Oregon is a member of the Moralistic political culture; if we are to understand how Oregon’s legislature has professionalized we must first understand the political values this political culture holds. The Moralistic political culture emerged out of the puritan settlements of New England, with their emphasis on a commonwealth view of government and society. Politics, in the Moralistic culture, is an important activity that should benefit the public good and be above private interests. Every citizen has a duty to participate without economic gain in the governance of the state. Nonpartisan “amateur” politics is fostered as a means of increasing citizen participation and ensuring a more principled public debate. Government agencies should be organized to promote the efficient and effective delivery of public services and should be staffed with competent, politically neutral professional administrators[iv]. The ideas that were fostered by the first Oregonians have dictated the growth of professionalism within the Oregon legislature. The Ohio and Mississippi legislatures were also affected by the thoughts of their early emigrants.
In Ohio they have an individualistic political culture. Citizens tend to view the political arena much like a marketplace, where “professional” Politicians pursue profitable careers just as one would pursue a career in business. Individual political figures and Political “corporations” (Political Parties) compete to provide services demanded by various groups of citizens. In return, political entrepreneurs receive various forms of compensation-for example, patronage and power. Citizens are perceived as clients who can be lured with public service products of reasonable quality and cost. Political rhetoric usually downplays issues and stresses the pragmatic policies “advertised” by the competing corporations. Government’s principle purpose is to foster economic growth, primarily through the encouragement and manipulation of the marketplace. Bureaucracy is seen as a two-edged sword- as an unnecessary limit on political favors and as an organization necessary for delivering quality public products[v]
In Mississippi they have a Traditionalistic political culture; this culture emerged in the southern colonies, where efforts were made to recreate English manorial society, by relying first on indentured labor and later on slaves. Because it derives from an agrarian, pre-commercial mentality, the traditionalistic political culture is characterized by hierarchical conception of civilization, with those at the top of the socioeconomic ladder maintaining a dominant role in public affairs. Real power is restricted to small, self perpetuating elite drawn from the upper class families. Political competition among the elites is characterized by personality contests and factional feuds that are constrained by a network of interpersonal relationships. The role of government is to defend the status quo and to maintain traditional values. The mass of citizens (who are not slaves) are expected to defer the decisions of the elites and to support the existing social structure. Because government has very few custodial responsibilities beyond ensuring a stable social order, large and costly government agencies are viewed as unnecessary and wasteful.[vi]
Professionalism in state legislatures also follows a recognizable pattern that can be seen within the legislature as it occurs. There are different ways of measuring a legislature’s professionalism. One set of indicia well known to political scientists is the five S’s: space, sessions, structure, staffing, and salaries[vii]. Each of these areas will be examined against the political culture of the state to give a balanced view of each legislature as a whole. The legislative session and special sessions give us insight into how we can classify Oregon on a professionalism scale.

[Short exercise]:
Extend the passage on state political cultures and legislative professionalism, picking up after its final sentence. The entries after this have no role here.

[Raw data]:
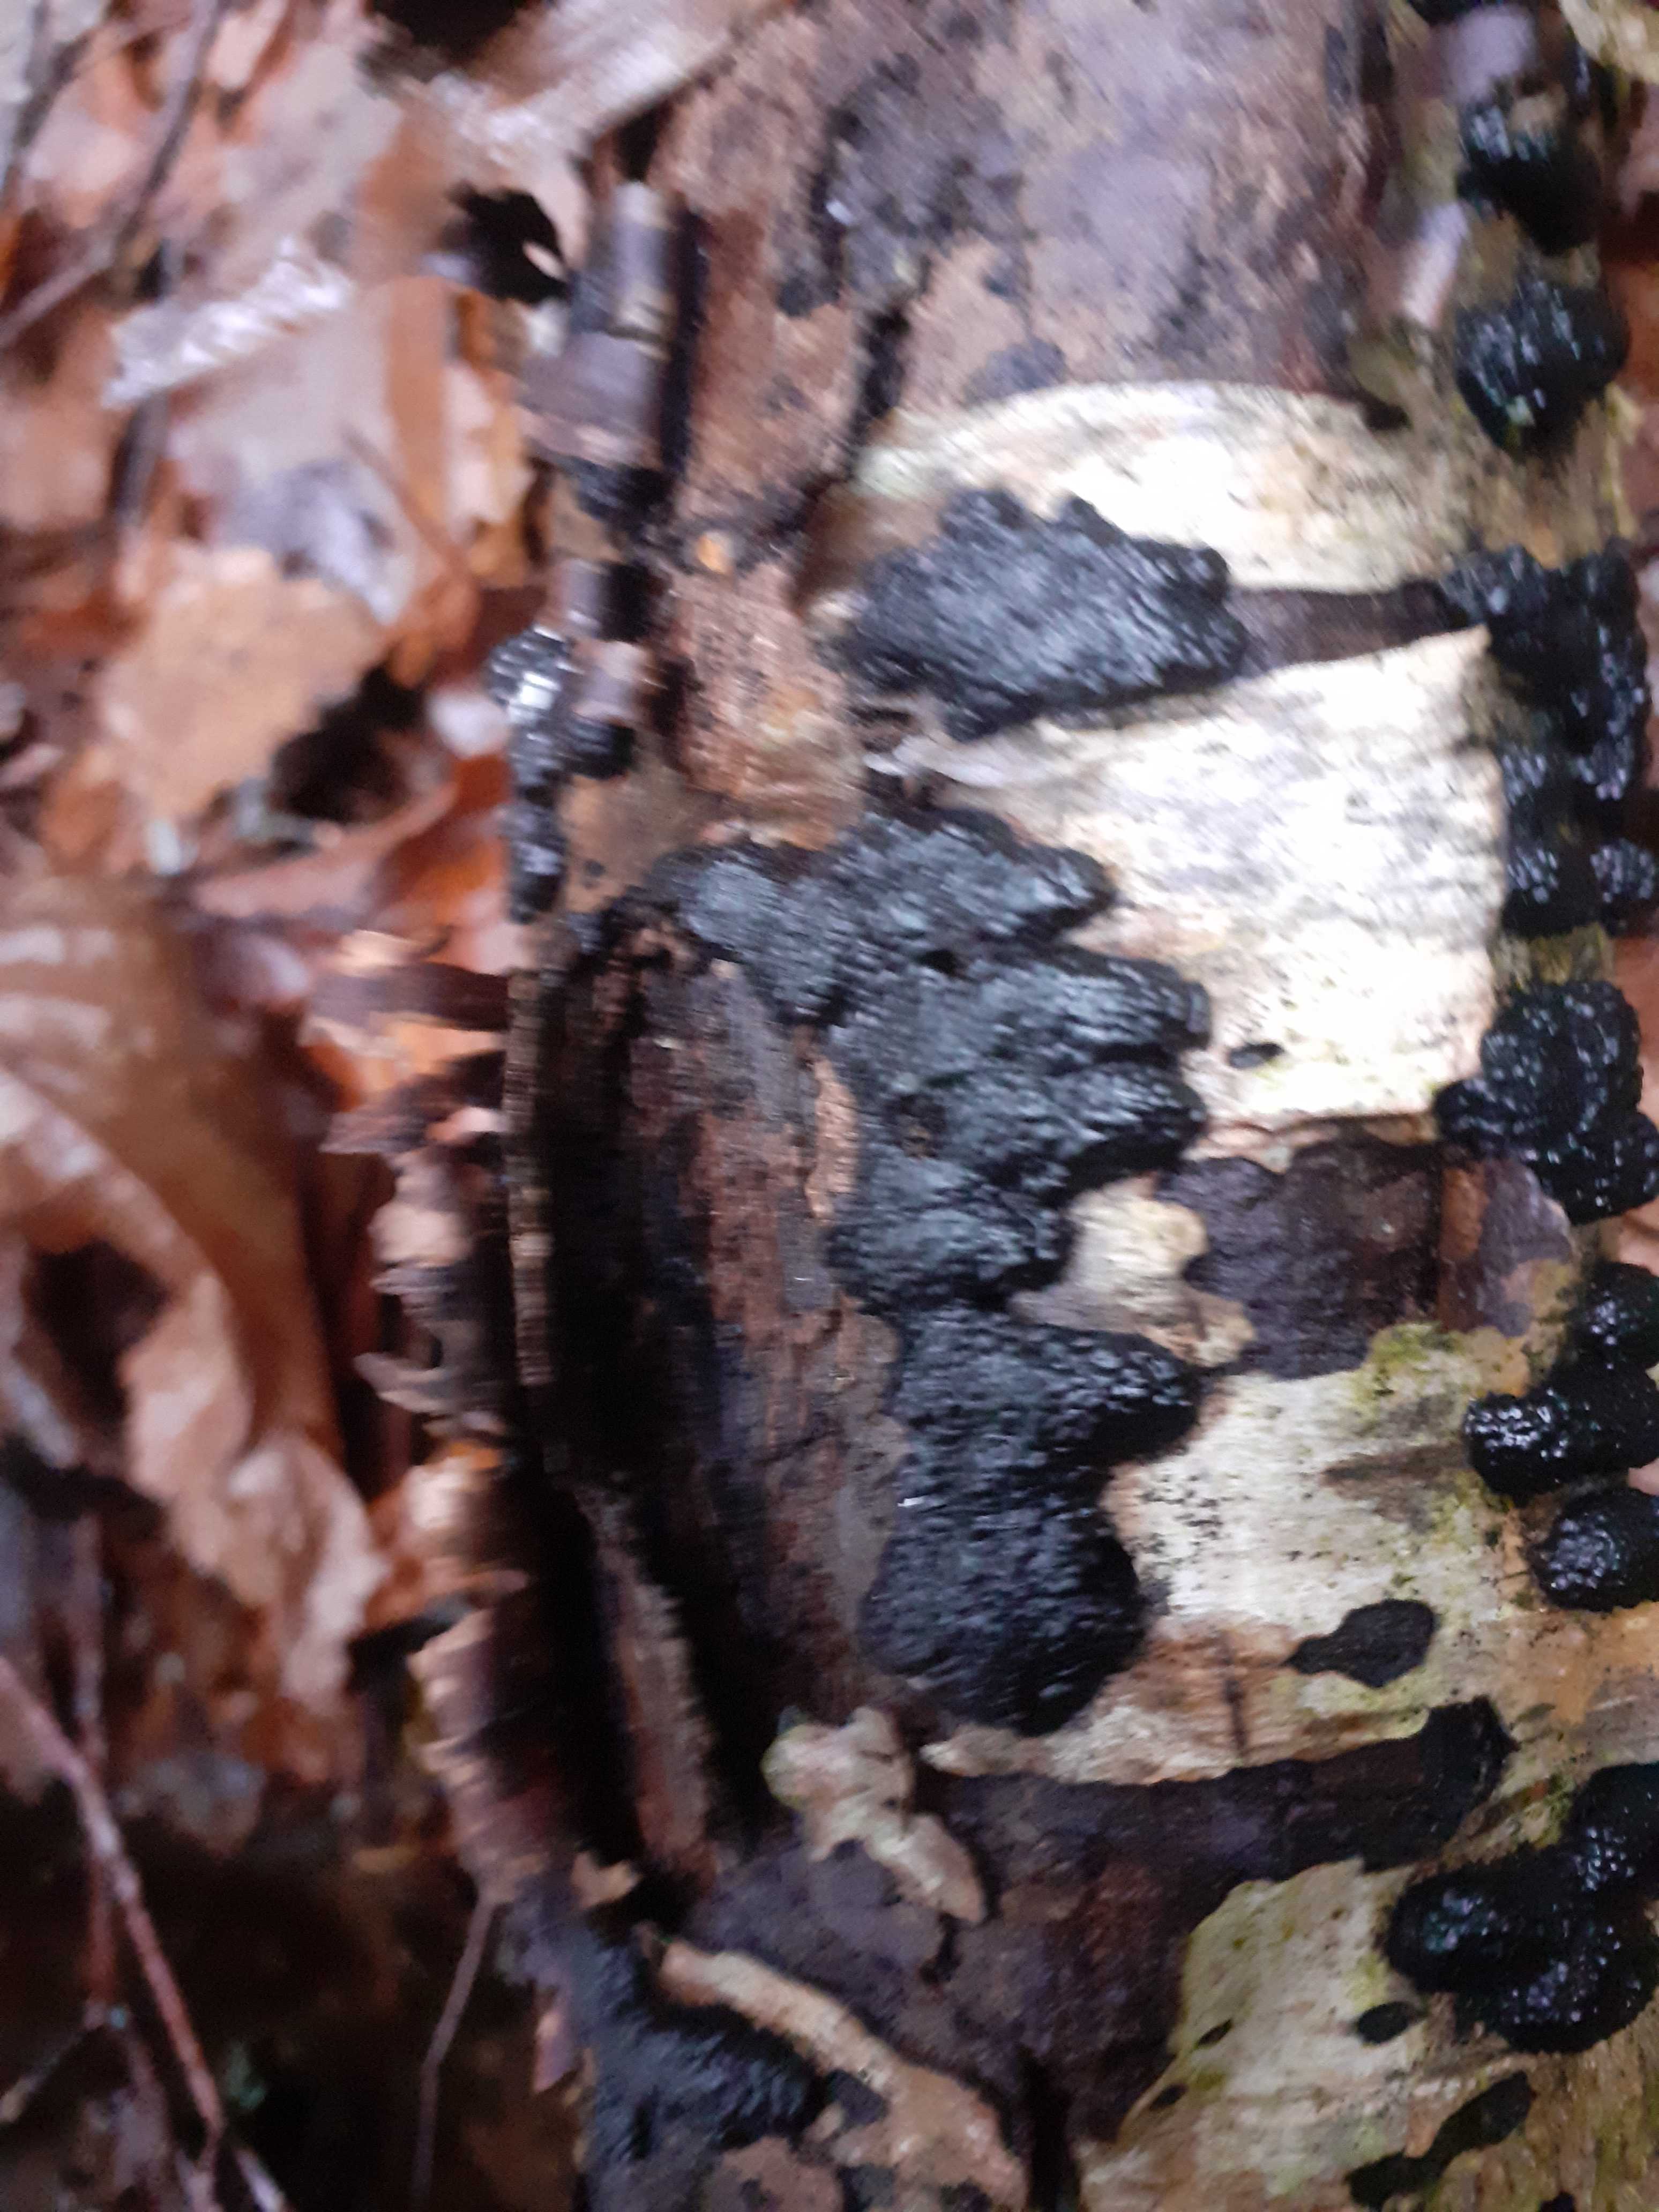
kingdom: Fungi
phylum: Ascomycota
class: Sordariomycetes
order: Xylariales
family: Hypoxylaceae
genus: Jackrogersella
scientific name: Jackrogersella multiformis
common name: foranderlig kulbær
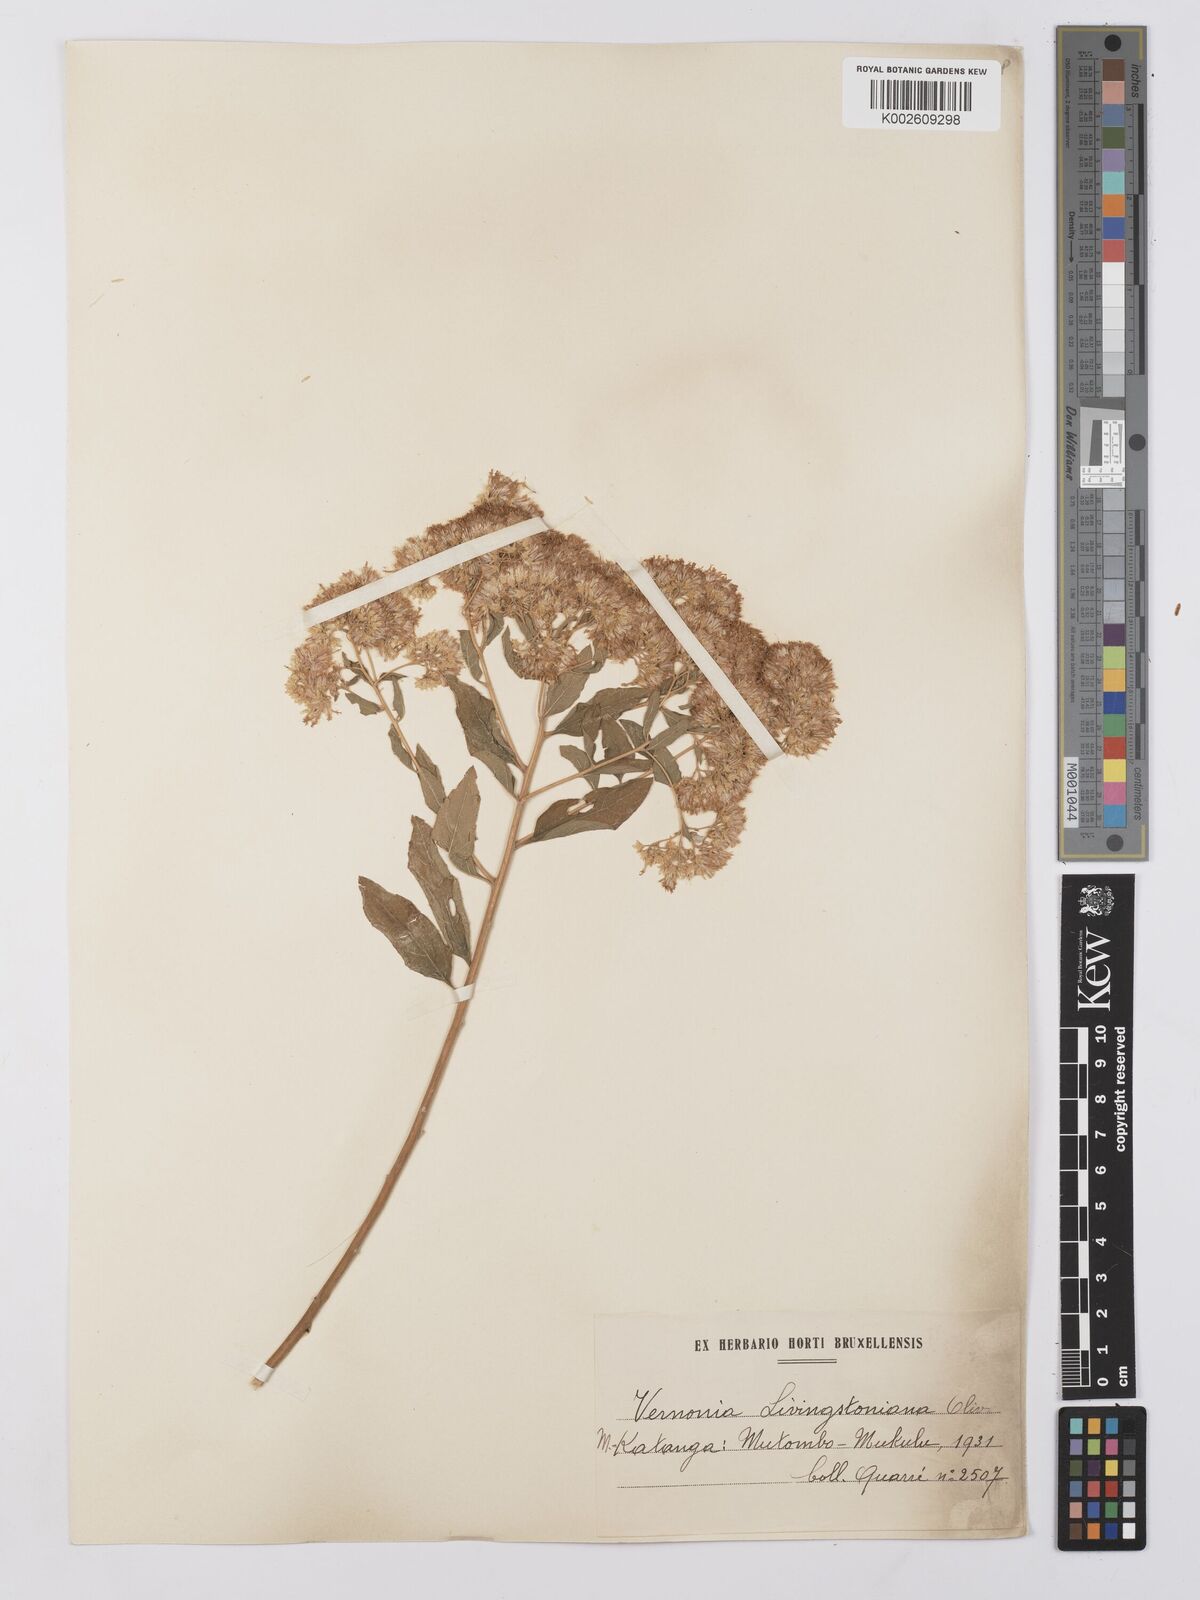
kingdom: Plantae
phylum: Tracheophyta
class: Magnoliopsida
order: Asterales
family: Asteraceae
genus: Gymnanthemum
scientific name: Gymnanthemum thomsonianum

[Exercise result]:
The types of sessions and the session length are a reflection of the political culture of each state. The Oregon legislature meets often enough to accomplish the tasks that it needs to and the frequency of legislative sessions allows for the members to adequately accomplish their goals. The Oregon legislature meets annually on the first Monday in February; the Oregon constitution also establishes a maximum of 160 calendar days for an odd-year regular session and each regular session may be extended in five-day increments by the affirmative vote of two-thirds of the members of each house. In the case of special sessions; the Oregon legislature is able to call for a legislative session on its own, this is usually done by a petitioning member. The Oregon legislature is allowed to determine the subject of the special session, and this is also done by a petitioning member as well. For the special session to begin the legislature must have a majority from each chamber, this becomes more important, because there isn’t any limit on the length of a special session. This means that those petitioning for a special session must have a clear goal that will be accomplished during the session itself. The political culture bleeds through in these session requirements. A moralistic political culture sees its legislature as an “amateur” body and this is why Oregon places a 160 day and 35 day restriction on the legislative sessions. If there were no restriction on the length of the legislative session, it would be more in line with a full time legislature and this is not what the people of Oregon want. These requirements better serve the idea of increased citizen participation that will increase public debate, without having laws and regulations that stifle creativity and overburden an individual’s or business’s ability to do what they want.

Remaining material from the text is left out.